# [Assignment]
In the entries below, find the line containing "861 1264 6.39" and the line containing "365 682 7.80". Copy those two lines and everything between them exactly, and only that.

# [Available data]
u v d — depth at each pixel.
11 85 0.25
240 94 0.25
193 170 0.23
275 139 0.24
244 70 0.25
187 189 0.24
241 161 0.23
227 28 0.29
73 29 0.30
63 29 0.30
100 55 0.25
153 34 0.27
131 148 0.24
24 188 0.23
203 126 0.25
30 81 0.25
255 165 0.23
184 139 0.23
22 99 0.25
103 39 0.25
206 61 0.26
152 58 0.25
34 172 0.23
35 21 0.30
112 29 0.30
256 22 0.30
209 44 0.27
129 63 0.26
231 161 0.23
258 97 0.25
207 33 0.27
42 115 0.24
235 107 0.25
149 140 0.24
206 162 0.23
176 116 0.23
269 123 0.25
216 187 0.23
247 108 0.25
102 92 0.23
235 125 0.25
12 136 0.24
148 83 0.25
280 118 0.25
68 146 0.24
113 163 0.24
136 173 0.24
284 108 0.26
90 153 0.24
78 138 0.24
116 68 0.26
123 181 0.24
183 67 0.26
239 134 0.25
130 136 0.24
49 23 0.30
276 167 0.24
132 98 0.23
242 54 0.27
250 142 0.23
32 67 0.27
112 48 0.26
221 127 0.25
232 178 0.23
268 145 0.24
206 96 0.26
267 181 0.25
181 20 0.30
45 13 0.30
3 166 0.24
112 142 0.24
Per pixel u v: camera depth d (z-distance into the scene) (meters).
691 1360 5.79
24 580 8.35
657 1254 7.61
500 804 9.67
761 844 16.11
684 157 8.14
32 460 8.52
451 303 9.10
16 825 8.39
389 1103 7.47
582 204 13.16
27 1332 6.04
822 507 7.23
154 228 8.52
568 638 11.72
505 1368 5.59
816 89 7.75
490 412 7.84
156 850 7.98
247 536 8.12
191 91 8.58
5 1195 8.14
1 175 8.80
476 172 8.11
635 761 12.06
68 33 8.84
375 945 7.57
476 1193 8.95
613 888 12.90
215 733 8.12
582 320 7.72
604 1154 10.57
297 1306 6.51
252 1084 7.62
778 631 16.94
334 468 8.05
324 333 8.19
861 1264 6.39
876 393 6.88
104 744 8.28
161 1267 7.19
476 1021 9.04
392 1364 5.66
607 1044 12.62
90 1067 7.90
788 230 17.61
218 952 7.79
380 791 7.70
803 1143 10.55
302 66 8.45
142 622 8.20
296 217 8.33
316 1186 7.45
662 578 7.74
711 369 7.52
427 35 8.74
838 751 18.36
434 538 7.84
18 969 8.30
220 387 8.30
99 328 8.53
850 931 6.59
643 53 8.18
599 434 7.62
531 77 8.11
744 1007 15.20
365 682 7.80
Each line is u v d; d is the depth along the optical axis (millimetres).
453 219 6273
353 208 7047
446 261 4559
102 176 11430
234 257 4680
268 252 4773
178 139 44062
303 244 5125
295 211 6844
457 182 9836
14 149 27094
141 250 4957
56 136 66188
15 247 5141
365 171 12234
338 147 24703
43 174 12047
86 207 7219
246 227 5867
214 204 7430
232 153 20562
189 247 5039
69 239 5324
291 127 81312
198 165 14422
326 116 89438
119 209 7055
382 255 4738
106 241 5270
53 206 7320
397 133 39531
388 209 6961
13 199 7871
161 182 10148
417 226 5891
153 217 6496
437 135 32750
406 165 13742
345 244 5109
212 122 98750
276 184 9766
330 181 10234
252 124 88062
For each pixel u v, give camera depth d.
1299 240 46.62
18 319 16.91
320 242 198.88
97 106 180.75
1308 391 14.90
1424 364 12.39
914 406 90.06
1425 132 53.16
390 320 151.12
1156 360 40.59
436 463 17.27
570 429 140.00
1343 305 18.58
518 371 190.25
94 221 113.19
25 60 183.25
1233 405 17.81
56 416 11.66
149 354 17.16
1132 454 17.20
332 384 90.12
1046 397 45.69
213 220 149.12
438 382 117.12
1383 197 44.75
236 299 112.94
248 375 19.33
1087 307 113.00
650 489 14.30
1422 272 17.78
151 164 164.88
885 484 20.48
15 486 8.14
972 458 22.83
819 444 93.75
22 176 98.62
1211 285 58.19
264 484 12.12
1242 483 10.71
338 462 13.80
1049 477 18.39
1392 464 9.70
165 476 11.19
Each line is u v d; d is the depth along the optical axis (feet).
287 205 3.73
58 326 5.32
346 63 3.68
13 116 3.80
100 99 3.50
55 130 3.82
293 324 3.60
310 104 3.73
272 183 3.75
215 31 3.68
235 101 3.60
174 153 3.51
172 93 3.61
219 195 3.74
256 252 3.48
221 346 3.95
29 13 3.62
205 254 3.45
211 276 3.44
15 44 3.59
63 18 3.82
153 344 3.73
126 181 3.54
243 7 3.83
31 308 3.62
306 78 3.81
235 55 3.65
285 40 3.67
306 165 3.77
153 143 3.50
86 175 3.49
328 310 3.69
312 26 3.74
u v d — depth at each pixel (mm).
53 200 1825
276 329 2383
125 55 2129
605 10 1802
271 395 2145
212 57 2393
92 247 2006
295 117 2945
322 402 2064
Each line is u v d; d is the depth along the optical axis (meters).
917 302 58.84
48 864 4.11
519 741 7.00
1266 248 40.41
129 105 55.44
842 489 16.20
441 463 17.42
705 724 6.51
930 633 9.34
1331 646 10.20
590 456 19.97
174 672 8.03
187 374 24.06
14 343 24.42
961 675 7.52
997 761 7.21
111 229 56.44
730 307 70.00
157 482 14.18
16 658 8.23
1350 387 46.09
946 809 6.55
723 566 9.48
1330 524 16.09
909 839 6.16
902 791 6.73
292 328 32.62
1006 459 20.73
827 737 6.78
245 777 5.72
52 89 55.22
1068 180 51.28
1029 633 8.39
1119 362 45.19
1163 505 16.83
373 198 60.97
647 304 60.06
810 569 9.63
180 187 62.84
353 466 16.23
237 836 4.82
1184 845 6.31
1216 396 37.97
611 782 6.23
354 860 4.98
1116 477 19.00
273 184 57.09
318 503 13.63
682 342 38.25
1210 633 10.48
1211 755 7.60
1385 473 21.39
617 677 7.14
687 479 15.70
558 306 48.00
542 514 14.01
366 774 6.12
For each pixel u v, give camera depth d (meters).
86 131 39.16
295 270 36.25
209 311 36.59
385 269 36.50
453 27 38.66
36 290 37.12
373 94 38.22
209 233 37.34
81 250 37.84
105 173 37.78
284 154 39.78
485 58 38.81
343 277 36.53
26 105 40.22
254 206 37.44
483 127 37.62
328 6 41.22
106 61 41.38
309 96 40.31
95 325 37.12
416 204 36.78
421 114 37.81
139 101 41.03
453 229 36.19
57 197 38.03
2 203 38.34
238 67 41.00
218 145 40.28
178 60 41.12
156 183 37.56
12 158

# [Result of the exercise]
861 1264 6.39
876 393 6.88
104 744 8.28
161 1267 7.19
476 1021 9.04
392 1364 5.66
607 1044 12.62
90 1067 7.90
788 230 17.61
218 952 7.79
380 791 7.70
803 1143 10.55
302 66 8.45
142 622 8.20
296 217 8.33
316 1186 7.45
662 578 7.74
711 369 7.52
427 35 8.74
838 751 18.36
434 538 7.84
18 969 8.30
220 387 8.30
99 328 8.53
850 931 6.59
643 53 8.18
599 434 7.62
531 77 8.11
744 1007 15.20
365 682 7.80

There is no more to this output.